§ Исходные данные:
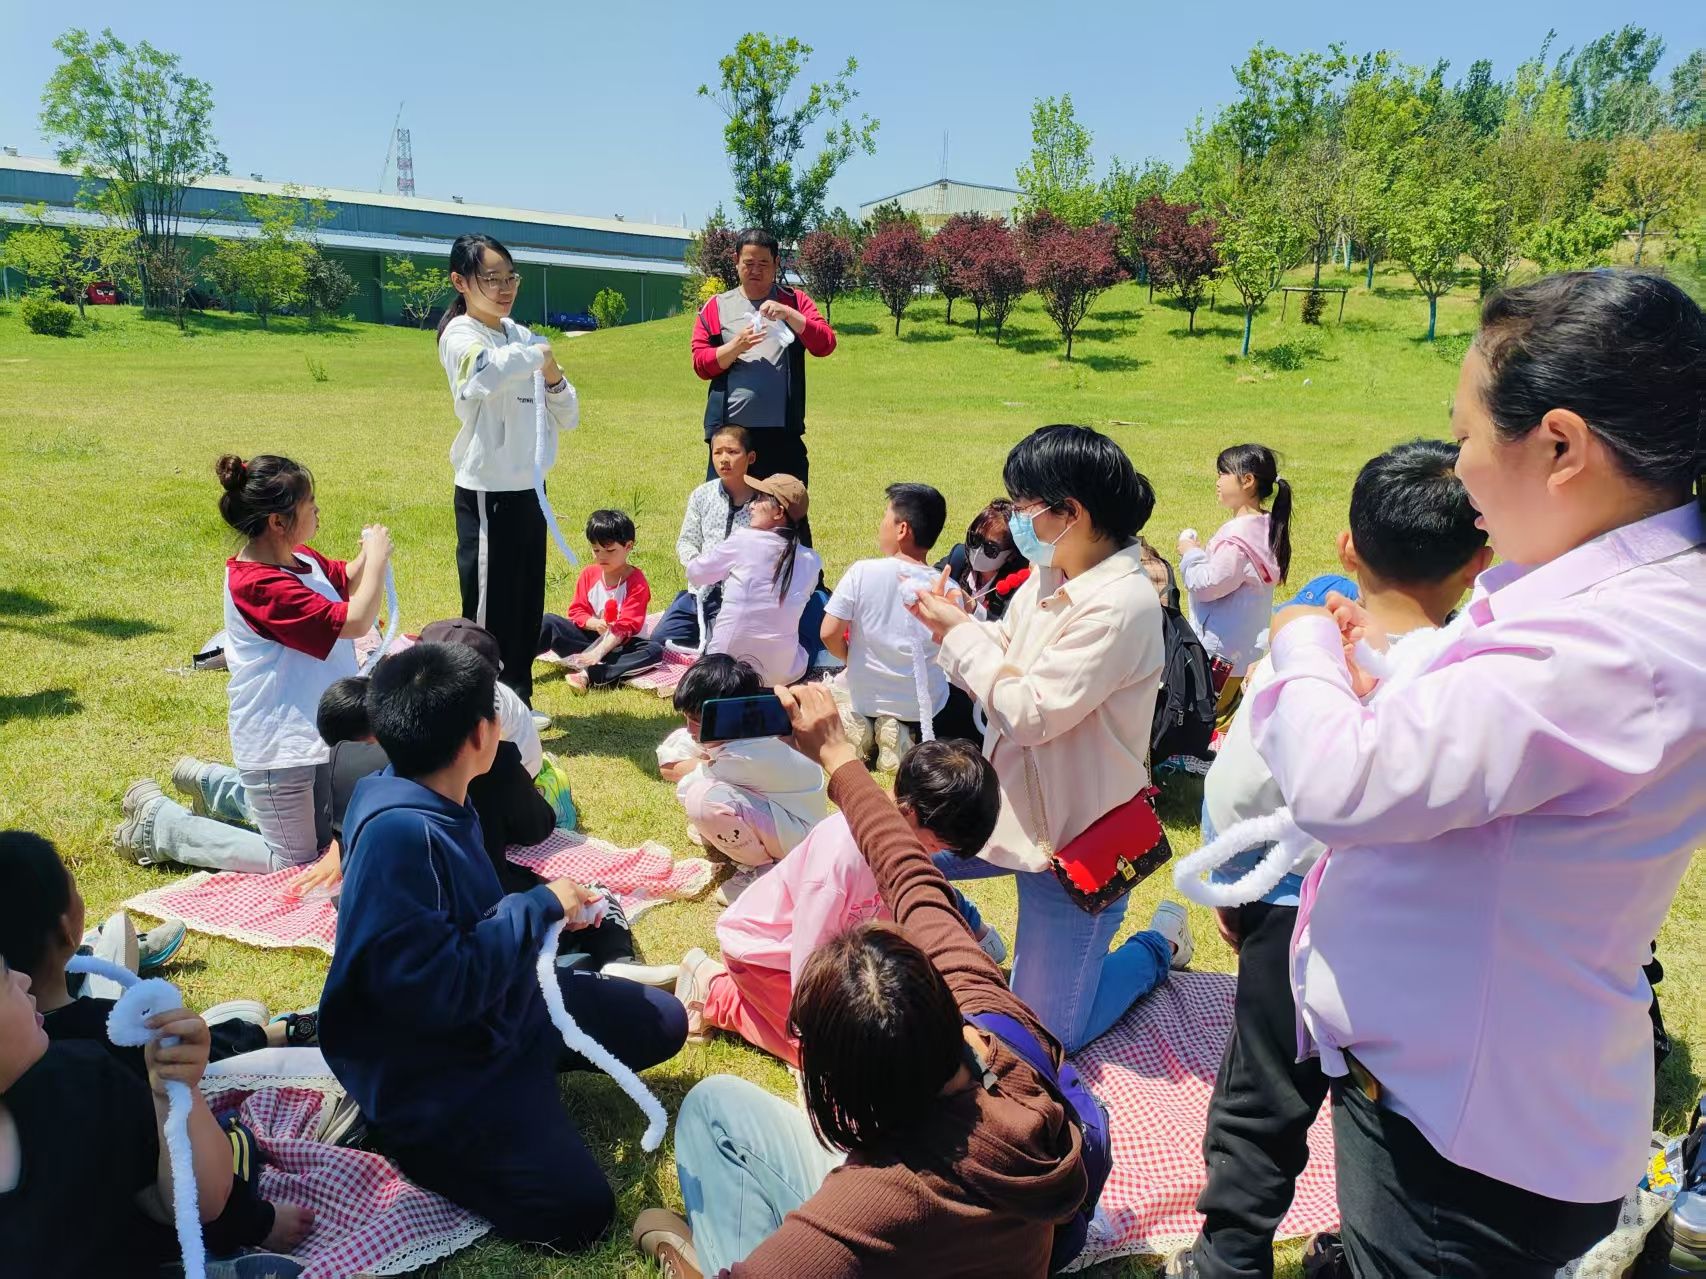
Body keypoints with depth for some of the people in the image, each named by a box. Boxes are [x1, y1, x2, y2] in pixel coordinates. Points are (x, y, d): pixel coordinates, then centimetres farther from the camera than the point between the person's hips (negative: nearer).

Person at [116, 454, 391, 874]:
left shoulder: (303, 559, 0)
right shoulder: (259, 585, -27)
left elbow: (347, 581, 21)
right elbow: (355, 621, -31)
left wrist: (369, 554, -1)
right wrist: (378, 557, -19)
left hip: (316, 728, 9)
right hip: (279, 744, -9)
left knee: (326, 839, 27)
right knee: (295, 865, 7)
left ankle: (210, 782, 38)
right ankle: (157, 819, 17)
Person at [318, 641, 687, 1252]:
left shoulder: (438, 804, -2)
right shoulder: (399, 834, -31)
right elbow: (432, 991, -33)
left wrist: (547, 909, 7)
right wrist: (538, 908, -23)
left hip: (502, 1005, 9)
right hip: (438, 1073, -9)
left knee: (663, 1022, 15)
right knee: (578, 1210, -17)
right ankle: (409, 1132, 0)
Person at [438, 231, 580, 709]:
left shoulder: (523, 336, 11)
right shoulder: (459, 336, -11)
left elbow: (567, 418, 13)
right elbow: (485, 371, -38)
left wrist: (553, 377, -6)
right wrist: (537, 354, -21)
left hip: (529, 489, 7)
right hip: (487, 493, -7)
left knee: (527, 604, 14)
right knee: (488, 607, 1)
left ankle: (518, 701, 28)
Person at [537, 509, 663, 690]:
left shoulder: (636, 582, -10)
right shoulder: (588, 574, 4)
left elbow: (627, 625, -19)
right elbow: (576, 610, 3)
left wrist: (599, 651, -31)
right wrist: (593, 623, -21)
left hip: (620, 644, -3)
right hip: (589, 636, 4)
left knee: (655, 650, -33)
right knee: (548, 622, -13)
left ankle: (589, 675, -46)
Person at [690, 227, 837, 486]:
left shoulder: (794, 301, 12)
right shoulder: (716, 307, 12)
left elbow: (825, 344, 0)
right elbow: (701, 363, 4)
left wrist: (788, 314, -13)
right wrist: (737, 346, -13)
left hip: (782, 430, 0)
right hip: (729, 428, 0)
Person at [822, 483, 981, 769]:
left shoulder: (861, 572, -13)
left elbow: (829, 634, -12)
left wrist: (852, 659, 8)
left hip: (864, 698, 3)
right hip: (924, 707, -3)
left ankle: (862, 726, 6)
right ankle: (911, 736, -2)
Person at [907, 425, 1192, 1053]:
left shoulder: (1120, 603, -25)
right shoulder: (1048, 578, 1)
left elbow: (1031, 711, -26)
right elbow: (1004, 665, 8)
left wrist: (963, 633, -16)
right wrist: (953, 627, -8)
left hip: (1076, 834, -8)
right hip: (1012, 802, 8)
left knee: (1049, 1033, 3)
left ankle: (1159, 942, 27)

§ Задание:
Перепишите всё от первой строки до строки с «right elbow: (355, 621, -31)» включительно. В точках масштабируйте координаты x, y и глубину: умножьте на 0,95 и округлите до целых, половины вверх, а описание и рамку человека оставьте как есть, изображения в ответ не включайте.

§ Ожидаемый ответ:
Body keypoints with depth for some of the people in the image, each named by a box. Boxes are [x1, y1, x2, y2] in pixel coordinates. Points are (x, y, d): pixel coordinates, then centimetres farther from the camera than the point between the person's hips (negative: nearer).

Person at [116, 454, 391, 874]:
left shoulder: (288, 531, 0)
right shoulder: (246, 556, -26)
left elbow: (330, 552, 20)
right elbow: (337, 590, -29)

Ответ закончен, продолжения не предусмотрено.